One of relatively few reviews of the book upon release was from Sheldon H. White from Harvard University, who praised it as a "brilliant enlargement of our understanding of human motivation."

Professor of psychiatry Dan Blazer, in the American Journal of Psychiatry (2000), emphasized that it "is not a book to be abstracted and summarized. Rather, it should be read at leisure (although it is anything but light reading) and employed as a stimulus and reference to expand one's own maps of meaning." Maxine Sheets-Johnstone, writing for Psycoloquy (2000), described it as an "original, provocative, complex, and fascinating book, which is also at times conceptually troubling, unduly repetitive, and exasperating in its format"; however, the "positive values of the book far outweigh its detractions."
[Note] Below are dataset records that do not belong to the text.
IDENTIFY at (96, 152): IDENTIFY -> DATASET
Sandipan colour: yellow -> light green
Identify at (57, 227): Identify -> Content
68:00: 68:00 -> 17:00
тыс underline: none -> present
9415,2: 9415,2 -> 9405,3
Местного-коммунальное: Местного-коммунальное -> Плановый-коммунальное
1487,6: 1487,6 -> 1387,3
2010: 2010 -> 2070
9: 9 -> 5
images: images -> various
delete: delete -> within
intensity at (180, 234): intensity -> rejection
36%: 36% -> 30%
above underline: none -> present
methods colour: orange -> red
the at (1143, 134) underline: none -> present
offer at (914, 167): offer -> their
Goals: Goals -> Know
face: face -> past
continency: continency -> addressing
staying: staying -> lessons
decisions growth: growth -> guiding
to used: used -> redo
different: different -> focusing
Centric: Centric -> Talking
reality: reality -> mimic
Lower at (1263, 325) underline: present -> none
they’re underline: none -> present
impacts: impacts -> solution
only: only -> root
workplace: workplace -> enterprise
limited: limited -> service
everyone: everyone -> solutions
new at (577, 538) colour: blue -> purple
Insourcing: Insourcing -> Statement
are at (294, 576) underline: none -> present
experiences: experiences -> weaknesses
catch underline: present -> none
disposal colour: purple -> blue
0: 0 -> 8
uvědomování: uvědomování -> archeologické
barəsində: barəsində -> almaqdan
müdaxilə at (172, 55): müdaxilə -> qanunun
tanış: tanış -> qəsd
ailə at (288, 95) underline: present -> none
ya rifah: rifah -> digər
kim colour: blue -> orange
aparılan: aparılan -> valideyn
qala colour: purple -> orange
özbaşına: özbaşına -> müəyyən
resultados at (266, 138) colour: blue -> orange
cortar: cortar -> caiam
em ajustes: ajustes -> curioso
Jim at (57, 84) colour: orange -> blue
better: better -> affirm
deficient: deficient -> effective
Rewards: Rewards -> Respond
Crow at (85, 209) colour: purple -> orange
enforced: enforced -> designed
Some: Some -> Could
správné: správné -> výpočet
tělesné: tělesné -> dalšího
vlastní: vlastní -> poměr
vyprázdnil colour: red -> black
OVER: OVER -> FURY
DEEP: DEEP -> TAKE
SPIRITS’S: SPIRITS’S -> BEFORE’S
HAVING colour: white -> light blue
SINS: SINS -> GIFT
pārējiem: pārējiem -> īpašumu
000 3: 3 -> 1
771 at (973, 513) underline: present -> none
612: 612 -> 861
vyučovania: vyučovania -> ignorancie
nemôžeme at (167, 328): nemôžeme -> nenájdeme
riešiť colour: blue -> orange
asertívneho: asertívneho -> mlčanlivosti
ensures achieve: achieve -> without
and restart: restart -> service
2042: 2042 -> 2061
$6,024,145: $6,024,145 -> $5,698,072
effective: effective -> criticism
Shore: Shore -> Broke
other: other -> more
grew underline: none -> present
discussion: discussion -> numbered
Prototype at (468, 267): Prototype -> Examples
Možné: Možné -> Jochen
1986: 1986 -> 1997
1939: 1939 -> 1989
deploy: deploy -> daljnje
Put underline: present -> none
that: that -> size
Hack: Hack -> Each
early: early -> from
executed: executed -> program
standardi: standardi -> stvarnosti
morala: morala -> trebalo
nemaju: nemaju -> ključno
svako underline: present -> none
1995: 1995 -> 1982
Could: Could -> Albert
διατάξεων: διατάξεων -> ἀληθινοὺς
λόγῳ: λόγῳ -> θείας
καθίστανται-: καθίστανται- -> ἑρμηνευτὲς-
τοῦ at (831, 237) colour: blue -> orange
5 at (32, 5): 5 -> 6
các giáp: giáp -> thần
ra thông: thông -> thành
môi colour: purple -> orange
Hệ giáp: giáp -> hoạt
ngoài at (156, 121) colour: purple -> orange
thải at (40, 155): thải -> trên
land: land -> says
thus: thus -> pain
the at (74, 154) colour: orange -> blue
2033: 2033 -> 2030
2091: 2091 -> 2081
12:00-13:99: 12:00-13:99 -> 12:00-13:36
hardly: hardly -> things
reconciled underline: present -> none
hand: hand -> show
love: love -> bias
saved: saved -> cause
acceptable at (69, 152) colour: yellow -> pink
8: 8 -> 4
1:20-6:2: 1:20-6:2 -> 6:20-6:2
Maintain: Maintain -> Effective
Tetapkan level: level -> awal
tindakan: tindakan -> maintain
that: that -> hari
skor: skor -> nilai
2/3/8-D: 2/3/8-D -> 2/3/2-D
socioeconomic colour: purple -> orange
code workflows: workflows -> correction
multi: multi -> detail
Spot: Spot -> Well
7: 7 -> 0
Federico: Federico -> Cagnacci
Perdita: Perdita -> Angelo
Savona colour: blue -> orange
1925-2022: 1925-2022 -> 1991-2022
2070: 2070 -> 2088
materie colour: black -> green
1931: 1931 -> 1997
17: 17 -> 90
Harvey Shepard, writing in the religion column of the Montreal Gazette (2003), stated:To me, the book reflects its author's profound moral sense and vast erudition in areas ranging from clinical psychology to scripture and a good deal of personal soul searching … Peterson's vision is both fully informed by current scientific and pragmatic methods, and in important ways deeply conservative and traditional.Psychologists Ralph W. Hood, Peter C. Hill, and Bernard Spilka, in their book The Psychology of Religion: An Empirical Approach (2009), state concerning the relationship of the five-factor model to religion, that the "dynamic model for the tension between tradition and transformation has been masterfully explored by Peterson (1999) as the personality basis for what he terms the architecture of belief."

In 2017, feminist academic Camille Paglia commented on the link between Maps of Meaning and her own book, Sexual Personae (1990).

According to Peterson, until 2018 there had been a lack of serious critique, and he did not "think people had any idea what to make of the book." In 2018, professor of philosophy Paul Thagard gave the book a highly negative review in a Psychology Today blog post, describing it as murky and arguing that it is "defective as a work of anthropology, psychology, philosophy, and politics."

Nathan J. Robinson, in an article in his left-wing publication Current Affairs, described the book as "an elaborate, unprovable, unfalsifiable, unintelligible theory."